## Work to be completed
From the entries below, please output exactly the lines starting at the one containing "toaster: none [433,702,772,1029]" and ending at the one containing "cup: none [263,529,359,614]", both included.
★ ★ ★ ★ ★ ★ ★
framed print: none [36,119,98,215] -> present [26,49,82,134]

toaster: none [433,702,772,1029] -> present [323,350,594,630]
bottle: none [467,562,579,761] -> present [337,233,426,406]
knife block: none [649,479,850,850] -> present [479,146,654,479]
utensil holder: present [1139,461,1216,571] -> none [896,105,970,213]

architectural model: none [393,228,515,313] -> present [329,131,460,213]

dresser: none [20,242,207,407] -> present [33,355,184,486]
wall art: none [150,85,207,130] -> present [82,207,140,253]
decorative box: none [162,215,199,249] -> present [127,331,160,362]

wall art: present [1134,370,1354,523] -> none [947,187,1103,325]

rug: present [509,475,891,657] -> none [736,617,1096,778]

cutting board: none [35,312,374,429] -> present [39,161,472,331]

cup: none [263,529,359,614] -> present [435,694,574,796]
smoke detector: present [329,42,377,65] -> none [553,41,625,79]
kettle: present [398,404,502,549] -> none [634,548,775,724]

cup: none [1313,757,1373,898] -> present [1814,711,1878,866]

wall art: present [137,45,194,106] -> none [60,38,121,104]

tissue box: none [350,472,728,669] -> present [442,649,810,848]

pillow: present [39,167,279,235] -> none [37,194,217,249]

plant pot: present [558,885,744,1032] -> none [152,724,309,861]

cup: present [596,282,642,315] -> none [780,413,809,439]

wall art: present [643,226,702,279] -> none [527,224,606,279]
★ ★ ★ ★ ★ ★ ★
## Solution to the problem
toaster: none [433,702,772,1029] -> present [323,350,594,630]
bottle: none [467,562,579,761] -> present [337,233,426,406]
knife block: none [649,479,850,850] -> present [479,146,654,479]
utensil holder: present [1139,461,1216,571] -> none [896,105,970,213]

architectural model: none [393,228,515,313] -> present [329,131,460,213]

dresser: none [20,242,207,407] -> present [33,355,184,486]
wall art: none [150,85,207,130] -> present [82,207,140,253]
decorative box: none [162,215,199,249] -> present [127,331,160,362]

wall art: present [1134,370,1354,523] -> none [947,187,1103,325]

rug: present [509,475,891,657] -> none [736,617,1096,778]

cutting board: none [35,312,374,429] -> present [39,161,472,331]

cup: none [263,529,359,614] -> present [435,694,574,796]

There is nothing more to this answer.